Tak seorang pun mengira, di balik sosok Fahreza yang selama ini dikenal ramah, santun, dan sedikit kikuk, tersimpan hasrat seksual yang begitu liar dan membara. Saat nafsu sudah tak terbendung, ia tak mampu menahan diri. Diam-diam, sebelum meninggalkan rumah Pak Subaweh, Fahreza nekat mencuri sehelai celana dalam yang bergelantungan di jemuran halaman rumah itu. Ia yakin celana dalam itu milik Bu Jihan, bukan anak perempuannya yang masih remaja.
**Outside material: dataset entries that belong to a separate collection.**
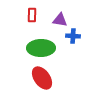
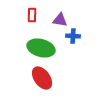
green ellipse: rotated 16 degrees clockwise
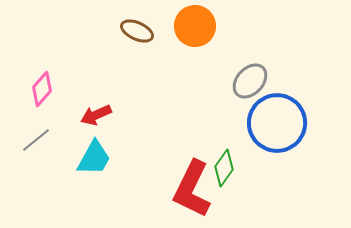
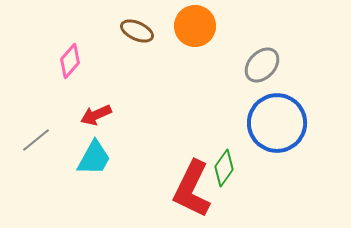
gray ellipse: moved 12 px right, 16 px up
pink diamond: moved 28 px right, 28 px up
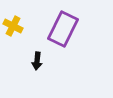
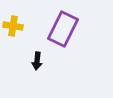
yellow cross: rotated 18 degrees counterclockwise
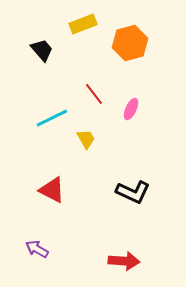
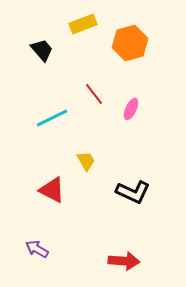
yellow trapezoid: moved 22 px down
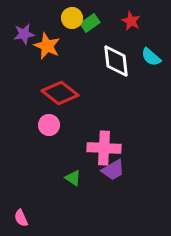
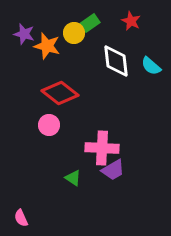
yellow circle: moved 2 px right, 15 px down
purple star: rotated 25 degrees clockwise
orange star: rotated 8 degrees counterclockwise
cyan semicircle: moved 9 px down
pink cross: moved 2 px left
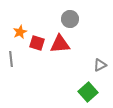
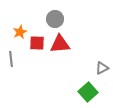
gray circle: moved 15 px left
red square: rotated 14 degrees counterclockwise
gray triangle: moved 2 px right, 3 px down
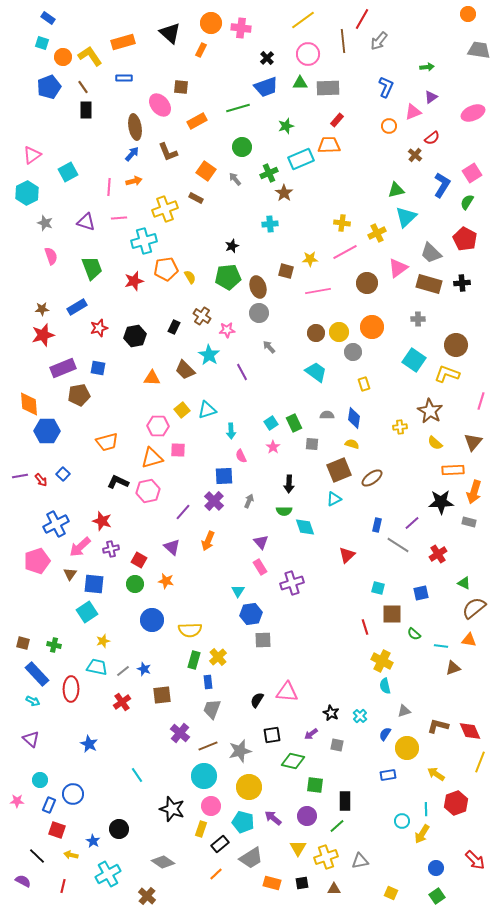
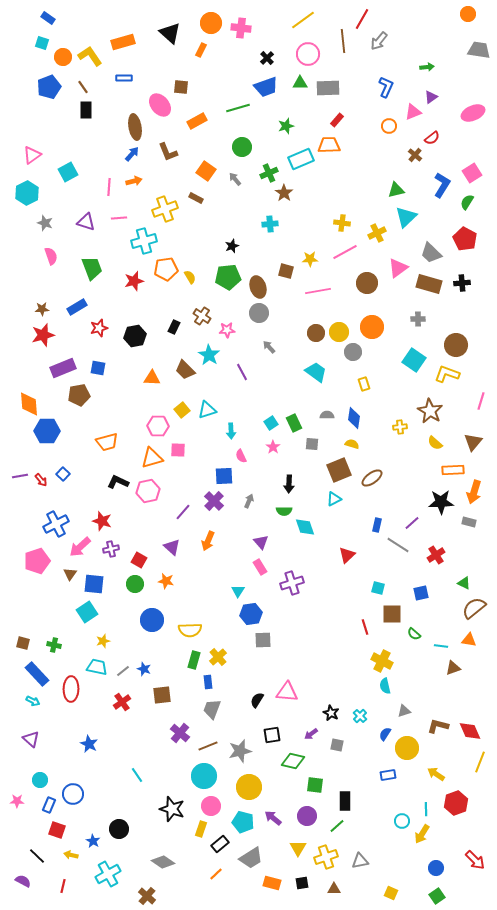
red cross at (438, 554): moved 2 px left, 1 px down
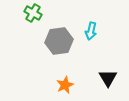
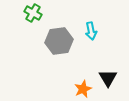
cyan arrow: rotated 24 degrees counterclockwise
orange star: moved 18 px right, 4 px down
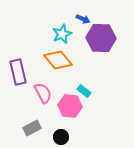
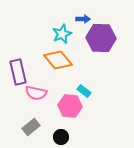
blue arrow: rotated 24 degrees counterclockwise
pink semicircle: moved 7 px left; rotated 130 degrees clockwise
gray rectangle: moved 1 px left, 1 px up; rotated 12 degrees counterclockwise
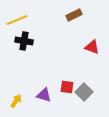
Tali celana dalam itu tipis dan menggoda, serupa dengan yang dipakai para bintang film dewasa, dan ukurannya pas dengan bentuk pantat semok yang selalu ia bayangkan.
"Aromamu terlalu harum, membuatku semakin tergila-gila," gumamnya sambil menelan ludah dan kembali menjilat celana dalam itu dengan penuh nafsu.
Selama lebih dari sepuluh menit, ia terus mengocok batangnya yang sudah membengkak penuh gairah. Akhirnya, dengan erangan nikmat, ia memuntahkan hampir setengah gelas air mani ke celana dalam milik Bu Jihan.
"Croot... croot... crooooot... ah, kenikmatan memek istrimu tak tertandingi, Subawehhh," desis Fahreza dengan suara serak, matanya terus terpejam membayangkan wanita itu.
Setelahnya, ia dengan hati-hati menyisipkan celana dalam itu ke dalam saku jaketnya, berniat untuk mengembalikannya secara diam-diam kelak. Ia sudah merencanakan akan kembali ke rumah Pak Subaweh dan berpura-pura ketinggalan sesuatu, agar bisa menyerahkan kembali barang curiannya tanpa diketahui.